WHAT YOU WILL DO: Copy out, word for word, every line from the line with "iTunes Portable" to the line with "Оферта (Траектория)", including both of those lines.

DATASET CONTENT:
□ □ □ □ □

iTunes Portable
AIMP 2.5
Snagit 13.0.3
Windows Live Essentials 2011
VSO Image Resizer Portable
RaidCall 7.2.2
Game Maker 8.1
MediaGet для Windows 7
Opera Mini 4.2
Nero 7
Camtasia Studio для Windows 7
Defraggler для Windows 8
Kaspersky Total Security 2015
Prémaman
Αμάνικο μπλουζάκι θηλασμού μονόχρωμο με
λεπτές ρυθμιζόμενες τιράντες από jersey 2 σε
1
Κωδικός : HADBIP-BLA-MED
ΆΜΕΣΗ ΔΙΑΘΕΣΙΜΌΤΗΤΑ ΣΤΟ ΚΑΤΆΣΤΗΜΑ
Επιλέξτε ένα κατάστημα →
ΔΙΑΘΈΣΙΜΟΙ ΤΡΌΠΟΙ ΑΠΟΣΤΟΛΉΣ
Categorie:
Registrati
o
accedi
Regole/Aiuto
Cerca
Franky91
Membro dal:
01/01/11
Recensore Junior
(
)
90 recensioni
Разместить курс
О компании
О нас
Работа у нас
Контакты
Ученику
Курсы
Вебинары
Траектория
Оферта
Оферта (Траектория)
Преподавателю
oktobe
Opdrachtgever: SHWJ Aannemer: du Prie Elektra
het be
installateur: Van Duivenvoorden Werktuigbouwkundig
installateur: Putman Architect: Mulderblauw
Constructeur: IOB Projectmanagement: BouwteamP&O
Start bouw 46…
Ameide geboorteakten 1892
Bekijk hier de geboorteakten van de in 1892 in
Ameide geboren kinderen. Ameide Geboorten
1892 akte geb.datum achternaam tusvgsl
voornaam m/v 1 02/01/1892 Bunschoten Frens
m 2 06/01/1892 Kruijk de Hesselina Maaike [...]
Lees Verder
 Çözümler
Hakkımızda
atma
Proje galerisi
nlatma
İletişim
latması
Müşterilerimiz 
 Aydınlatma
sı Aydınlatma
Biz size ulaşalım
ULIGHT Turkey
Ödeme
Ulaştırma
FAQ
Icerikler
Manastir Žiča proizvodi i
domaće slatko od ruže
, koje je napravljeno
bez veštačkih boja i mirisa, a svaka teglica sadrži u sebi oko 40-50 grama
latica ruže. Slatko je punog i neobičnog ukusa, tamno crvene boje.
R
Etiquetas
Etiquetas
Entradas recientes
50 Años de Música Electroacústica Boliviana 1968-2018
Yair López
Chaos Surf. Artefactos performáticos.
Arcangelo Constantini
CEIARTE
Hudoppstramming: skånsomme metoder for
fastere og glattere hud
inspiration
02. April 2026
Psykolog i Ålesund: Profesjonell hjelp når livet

□ □ □ □ □

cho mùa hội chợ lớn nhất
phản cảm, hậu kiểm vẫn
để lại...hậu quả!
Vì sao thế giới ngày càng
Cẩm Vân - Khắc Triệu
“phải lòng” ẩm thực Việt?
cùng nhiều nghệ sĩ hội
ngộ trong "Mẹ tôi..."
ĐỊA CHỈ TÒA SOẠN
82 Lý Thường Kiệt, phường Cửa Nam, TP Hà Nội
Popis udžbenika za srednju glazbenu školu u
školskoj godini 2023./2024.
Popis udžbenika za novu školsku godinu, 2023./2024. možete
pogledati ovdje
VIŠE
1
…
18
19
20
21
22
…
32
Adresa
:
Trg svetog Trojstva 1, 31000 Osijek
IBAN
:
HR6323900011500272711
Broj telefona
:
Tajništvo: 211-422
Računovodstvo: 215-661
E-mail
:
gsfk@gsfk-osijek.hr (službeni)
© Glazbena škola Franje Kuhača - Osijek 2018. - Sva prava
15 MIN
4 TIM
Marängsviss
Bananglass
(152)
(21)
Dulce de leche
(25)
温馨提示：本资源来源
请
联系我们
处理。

□ □ □ □ □

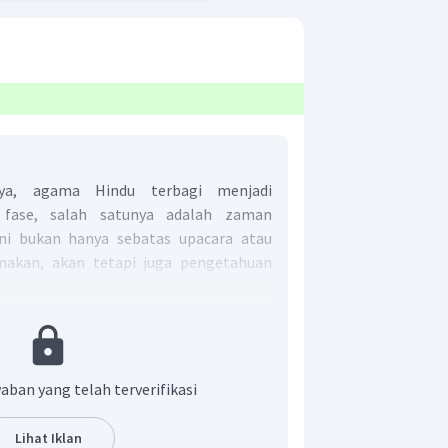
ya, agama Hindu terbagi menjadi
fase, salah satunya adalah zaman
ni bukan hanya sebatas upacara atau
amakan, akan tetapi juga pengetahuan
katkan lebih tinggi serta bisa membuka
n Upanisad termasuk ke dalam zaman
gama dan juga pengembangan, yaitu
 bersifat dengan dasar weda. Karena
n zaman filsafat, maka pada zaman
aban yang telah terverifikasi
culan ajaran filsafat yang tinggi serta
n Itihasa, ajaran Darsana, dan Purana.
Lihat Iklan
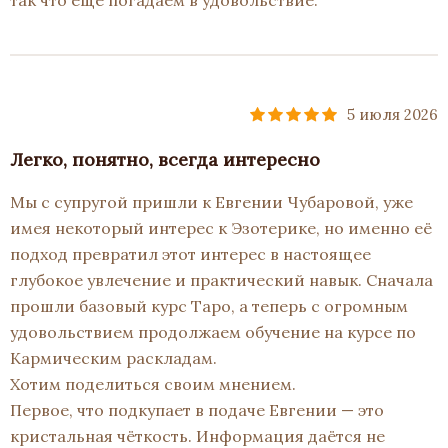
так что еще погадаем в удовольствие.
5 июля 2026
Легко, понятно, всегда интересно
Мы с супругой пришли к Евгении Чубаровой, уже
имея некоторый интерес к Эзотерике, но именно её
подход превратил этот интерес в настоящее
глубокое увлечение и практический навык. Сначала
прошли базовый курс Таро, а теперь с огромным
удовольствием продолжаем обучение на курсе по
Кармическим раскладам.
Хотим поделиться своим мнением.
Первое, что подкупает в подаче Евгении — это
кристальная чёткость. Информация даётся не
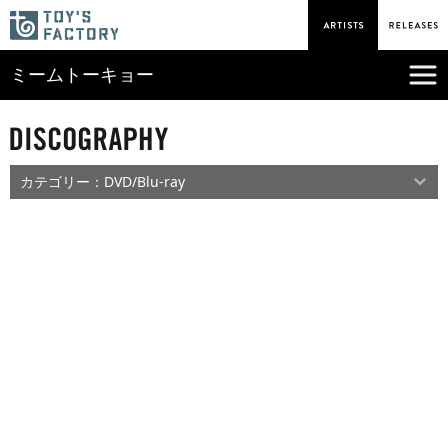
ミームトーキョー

□ □ □ □ □

RESULT OF THIS EXERCISE:
iTunes Portable
AIMP 2.5
Snagit 13.0.3
Windows Live Essentials 2011
VSO Image Resizer Portable
RaidCall 7.2.2
Game Maker 8.1
MediaGet для Windows 7
Opera Mini 4.2
Nero 7
Camtasia Studio для Windows 7
Defraggler для Windows 8
Kaspersky Total Security 2015
Prémaman
Αμάνικο μπλουζάκι θηλασμού μονόχρωμο με
λεπτές ρυθμιζόμενες τιράντες από jersey 2 σε
1
Κωδικός : HADBIP-BLA-MED
ΆΜΕΣΗ ΔΙΑΘΕΣΙΜΌΤΗΤΑ ΣΤΟ ΚΑΤΆΣΤΗΜΑ
Επιλέξτε ένα κατάστημα →
ΔΙΑΘΈΣΙΜΟΙ ΤΡΌΠΟΙ ΑΠΟΣΤΟΛΉΣ
Categorie:
Registrati
o
accedi
Regole/Aiuto
Cerca
Franky91
Membro dal:
01/01/11
Recensore Junior
(
)
90 recensioni
Разместить курс
О компании
О нас
Работа у нас
Контакты
Ученику
Курсы
Вебинары
Траектория
Оферта
Оферта (Траектория)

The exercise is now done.